▶ _Entries provided_
=======

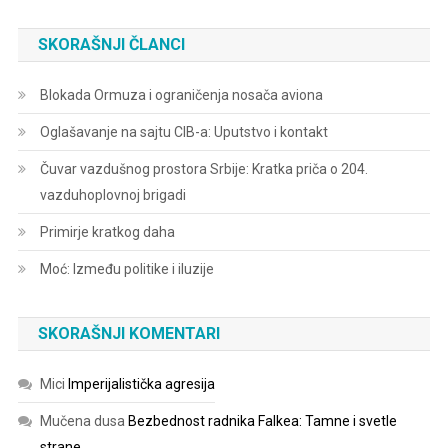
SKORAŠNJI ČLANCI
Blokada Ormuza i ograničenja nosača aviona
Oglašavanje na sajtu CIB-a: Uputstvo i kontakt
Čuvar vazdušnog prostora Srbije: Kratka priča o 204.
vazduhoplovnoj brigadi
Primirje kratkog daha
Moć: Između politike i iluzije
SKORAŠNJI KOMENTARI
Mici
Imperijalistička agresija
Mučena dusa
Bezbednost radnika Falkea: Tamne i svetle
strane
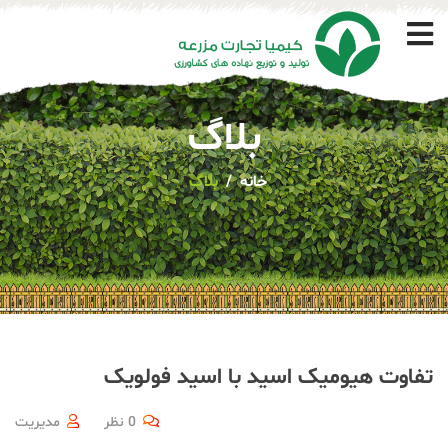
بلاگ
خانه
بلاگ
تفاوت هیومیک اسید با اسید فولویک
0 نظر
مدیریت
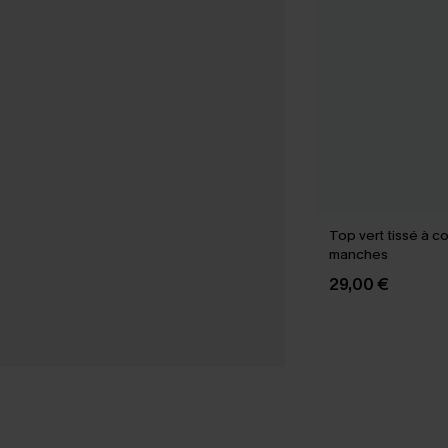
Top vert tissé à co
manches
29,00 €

=======

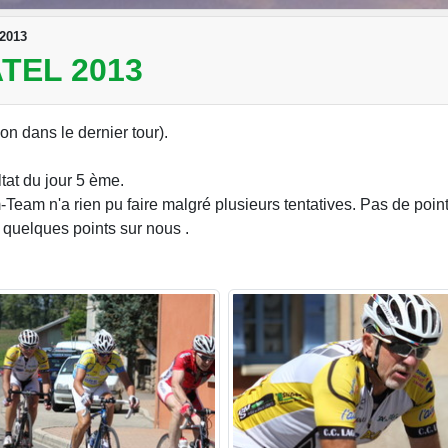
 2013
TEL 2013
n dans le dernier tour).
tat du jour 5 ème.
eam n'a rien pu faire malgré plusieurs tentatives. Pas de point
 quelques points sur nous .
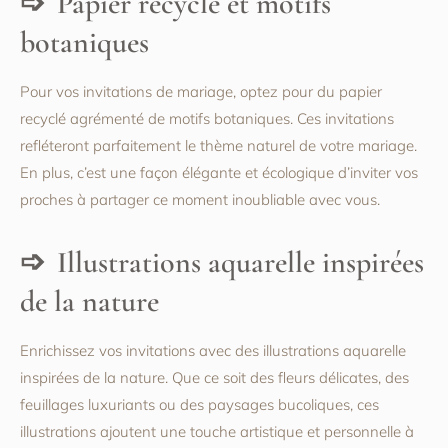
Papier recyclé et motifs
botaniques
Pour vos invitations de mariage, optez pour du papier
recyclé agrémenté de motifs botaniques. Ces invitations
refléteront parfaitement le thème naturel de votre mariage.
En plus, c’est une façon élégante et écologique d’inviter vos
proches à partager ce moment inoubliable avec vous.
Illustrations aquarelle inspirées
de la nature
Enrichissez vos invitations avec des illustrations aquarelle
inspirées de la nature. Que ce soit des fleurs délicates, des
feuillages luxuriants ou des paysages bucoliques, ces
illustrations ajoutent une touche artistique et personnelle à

=======

▶ _Work to complete_
Every line above from the one with "tat du jour 5 ème." down to the one with "recyclé agrémenté de" must be written out exactly, and no picture may appear.

▶ _Final answer_
tat du jour 5 ème.
eam n'a rien pu faire malgré plusieurs tentatives. Pas de point
 quelques points sur nous .
Papier recyclé et motifs
botaniques
Pour vos invitations de mariage, optez pour du papier
recyclé agrémenté de motifs botaniques. Ces invitations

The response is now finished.